(Excerpted records begins)

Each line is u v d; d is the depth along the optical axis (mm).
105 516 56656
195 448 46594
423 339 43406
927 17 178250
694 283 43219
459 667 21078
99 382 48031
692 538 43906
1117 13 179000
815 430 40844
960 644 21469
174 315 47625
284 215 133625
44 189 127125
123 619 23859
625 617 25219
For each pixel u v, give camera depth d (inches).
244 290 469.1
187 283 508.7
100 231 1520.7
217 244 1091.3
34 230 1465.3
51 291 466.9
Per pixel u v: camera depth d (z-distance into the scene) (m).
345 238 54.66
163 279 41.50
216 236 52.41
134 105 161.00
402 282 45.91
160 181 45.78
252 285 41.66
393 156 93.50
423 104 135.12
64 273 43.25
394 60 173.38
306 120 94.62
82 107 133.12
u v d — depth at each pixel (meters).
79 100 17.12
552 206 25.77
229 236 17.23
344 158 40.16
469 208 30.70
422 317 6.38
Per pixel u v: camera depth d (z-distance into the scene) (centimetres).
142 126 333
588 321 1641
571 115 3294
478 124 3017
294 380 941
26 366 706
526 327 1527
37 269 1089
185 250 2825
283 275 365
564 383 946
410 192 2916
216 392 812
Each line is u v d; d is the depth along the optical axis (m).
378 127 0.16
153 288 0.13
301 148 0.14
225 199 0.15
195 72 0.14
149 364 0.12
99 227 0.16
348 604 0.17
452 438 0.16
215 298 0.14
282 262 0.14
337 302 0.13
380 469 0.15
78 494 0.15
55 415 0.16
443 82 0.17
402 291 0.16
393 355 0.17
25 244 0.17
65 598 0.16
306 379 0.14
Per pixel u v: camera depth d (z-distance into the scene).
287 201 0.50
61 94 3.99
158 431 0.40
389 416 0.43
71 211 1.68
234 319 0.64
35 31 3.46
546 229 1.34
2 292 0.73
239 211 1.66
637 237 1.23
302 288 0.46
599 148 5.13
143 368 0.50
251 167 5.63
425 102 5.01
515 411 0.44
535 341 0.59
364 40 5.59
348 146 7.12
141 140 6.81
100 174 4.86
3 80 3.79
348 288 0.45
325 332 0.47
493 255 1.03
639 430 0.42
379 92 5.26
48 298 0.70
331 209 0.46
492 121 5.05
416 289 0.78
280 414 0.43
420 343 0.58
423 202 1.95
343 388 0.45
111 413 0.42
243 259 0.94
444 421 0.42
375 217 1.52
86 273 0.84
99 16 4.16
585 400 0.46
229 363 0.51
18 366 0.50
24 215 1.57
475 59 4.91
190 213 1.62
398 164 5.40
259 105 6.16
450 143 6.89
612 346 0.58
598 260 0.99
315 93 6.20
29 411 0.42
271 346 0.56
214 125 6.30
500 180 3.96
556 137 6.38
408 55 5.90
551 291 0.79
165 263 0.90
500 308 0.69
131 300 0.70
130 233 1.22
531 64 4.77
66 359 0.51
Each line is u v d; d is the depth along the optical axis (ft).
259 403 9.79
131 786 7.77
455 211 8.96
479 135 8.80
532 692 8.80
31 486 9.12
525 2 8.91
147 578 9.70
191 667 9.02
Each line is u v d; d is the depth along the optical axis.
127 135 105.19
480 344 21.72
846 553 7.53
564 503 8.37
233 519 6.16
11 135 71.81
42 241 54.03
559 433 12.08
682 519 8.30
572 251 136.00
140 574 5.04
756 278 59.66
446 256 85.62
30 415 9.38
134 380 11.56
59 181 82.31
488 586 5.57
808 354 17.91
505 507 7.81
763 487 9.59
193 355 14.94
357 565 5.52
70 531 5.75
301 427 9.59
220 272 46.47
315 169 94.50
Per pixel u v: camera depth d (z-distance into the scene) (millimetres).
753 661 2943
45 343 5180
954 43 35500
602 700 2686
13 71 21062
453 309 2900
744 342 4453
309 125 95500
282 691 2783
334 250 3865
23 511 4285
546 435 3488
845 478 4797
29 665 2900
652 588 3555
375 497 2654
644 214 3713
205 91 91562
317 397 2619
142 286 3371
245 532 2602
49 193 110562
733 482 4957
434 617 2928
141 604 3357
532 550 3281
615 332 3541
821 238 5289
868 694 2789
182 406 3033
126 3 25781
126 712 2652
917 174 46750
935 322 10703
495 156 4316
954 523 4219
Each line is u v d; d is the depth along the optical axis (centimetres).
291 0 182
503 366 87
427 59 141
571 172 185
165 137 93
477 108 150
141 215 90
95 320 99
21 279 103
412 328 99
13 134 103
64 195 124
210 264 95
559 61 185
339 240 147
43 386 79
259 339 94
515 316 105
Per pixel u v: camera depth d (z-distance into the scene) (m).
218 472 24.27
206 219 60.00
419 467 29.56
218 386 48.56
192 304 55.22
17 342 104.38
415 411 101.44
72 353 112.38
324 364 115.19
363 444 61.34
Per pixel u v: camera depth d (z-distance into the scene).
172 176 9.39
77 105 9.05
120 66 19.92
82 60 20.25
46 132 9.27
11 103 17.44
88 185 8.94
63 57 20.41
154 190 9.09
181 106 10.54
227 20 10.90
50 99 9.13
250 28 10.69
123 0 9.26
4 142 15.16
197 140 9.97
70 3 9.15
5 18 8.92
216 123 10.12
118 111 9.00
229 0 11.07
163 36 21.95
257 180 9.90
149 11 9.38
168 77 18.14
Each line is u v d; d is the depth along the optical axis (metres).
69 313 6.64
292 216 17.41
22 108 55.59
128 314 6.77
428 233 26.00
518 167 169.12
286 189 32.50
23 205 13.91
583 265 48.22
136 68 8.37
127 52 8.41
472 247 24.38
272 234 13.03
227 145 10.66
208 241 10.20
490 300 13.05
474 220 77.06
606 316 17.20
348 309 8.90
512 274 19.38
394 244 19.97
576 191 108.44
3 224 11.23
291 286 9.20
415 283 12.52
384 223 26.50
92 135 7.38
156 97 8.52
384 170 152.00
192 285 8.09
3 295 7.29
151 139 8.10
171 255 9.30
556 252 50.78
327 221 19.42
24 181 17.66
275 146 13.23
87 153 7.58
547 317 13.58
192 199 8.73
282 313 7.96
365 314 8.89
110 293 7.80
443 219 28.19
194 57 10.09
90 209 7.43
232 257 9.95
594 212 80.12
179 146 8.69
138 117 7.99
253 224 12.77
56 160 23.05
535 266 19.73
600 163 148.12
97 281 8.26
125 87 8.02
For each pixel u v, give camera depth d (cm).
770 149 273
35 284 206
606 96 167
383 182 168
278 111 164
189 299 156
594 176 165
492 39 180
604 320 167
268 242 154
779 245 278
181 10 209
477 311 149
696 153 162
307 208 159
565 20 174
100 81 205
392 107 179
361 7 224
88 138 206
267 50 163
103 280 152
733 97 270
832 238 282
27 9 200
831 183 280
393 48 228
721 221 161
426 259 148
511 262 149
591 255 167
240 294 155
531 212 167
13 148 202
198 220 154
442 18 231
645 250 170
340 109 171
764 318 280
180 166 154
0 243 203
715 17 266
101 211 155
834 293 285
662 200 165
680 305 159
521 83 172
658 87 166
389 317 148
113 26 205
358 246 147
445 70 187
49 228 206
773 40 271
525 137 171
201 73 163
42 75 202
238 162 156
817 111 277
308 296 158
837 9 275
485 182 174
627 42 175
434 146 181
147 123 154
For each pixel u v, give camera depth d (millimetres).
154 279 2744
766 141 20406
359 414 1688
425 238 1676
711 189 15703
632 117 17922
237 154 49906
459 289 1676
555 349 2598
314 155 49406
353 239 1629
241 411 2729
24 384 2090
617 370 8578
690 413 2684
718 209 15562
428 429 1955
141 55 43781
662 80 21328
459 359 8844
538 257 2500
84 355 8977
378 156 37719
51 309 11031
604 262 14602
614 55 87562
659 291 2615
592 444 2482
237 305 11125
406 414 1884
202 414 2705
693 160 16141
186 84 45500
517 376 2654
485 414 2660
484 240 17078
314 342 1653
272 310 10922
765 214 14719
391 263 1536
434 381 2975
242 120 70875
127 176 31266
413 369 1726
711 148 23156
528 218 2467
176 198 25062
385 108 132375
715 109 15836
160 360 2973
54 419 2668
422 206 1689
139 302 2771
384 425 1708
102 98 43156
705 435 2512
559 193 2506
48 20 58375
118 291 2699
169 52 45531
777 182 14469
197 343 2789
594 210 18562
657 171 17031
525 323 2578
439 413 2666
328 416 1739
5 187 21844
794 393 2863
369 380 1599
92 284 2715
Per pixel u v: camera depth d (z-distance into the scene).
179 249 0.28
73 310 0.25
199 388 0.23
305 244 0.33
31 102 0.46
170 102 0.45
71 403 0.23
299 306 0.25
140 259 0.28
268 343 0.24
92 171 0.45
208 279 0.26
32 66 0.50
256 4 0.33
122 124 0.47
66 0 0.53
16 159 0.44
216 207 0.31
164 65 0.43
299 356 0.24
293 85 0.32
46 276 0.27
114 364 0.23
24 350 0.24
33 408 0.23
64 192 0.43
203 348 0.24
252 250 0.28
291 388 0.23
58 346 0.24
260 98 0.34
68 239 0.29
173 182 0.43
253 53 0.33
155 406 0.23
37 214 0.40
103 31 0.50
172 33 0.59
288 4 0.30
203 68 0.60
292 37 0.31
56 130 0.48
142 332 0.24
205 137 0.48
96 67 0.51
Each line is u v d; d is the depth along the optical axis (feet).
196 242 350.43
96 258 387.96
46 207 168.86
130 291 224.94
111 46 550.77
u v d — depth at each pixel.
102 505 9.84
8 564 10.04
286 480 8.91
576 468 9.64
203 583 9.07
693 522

(Excerpted records ends)

Prompt »
Using the material above, transcribe exactly the lines from the line with "232 257 9.95" to the line with "340 109 171"; both count, and nothing else goes in.

Solution for this problem »
232 257 9.95
594 212 80.12
179 146 8.69
138 117 7.99
253 224 12.77
56 160 23.05
535 266 19.73
600 163 148.12
97 281 8.26
125 87 8.02
For each pixel u v, give camera depth d (cm).
770 149 273
35 284 206
606 96 167
383 182 168
278 111 164
189 299 156
594 176 165
492 39 180
604 320 167
268 242 154
779 245 278
181 10 209
477 311 149
696 153 162
307 208 159
565 20 174
100 81 205
392 107 179
361 7 224
88 138 206
267 50 163
103 280 152
733 97 270
832 238 282
27 9 200
831 183 280
393 48 228
721 221 161
426 259 148
511 262 149
591 255 167
240 294 155
531 212 167
13 148 202
198 220 154
442 18 231
645 250 170
340 109 171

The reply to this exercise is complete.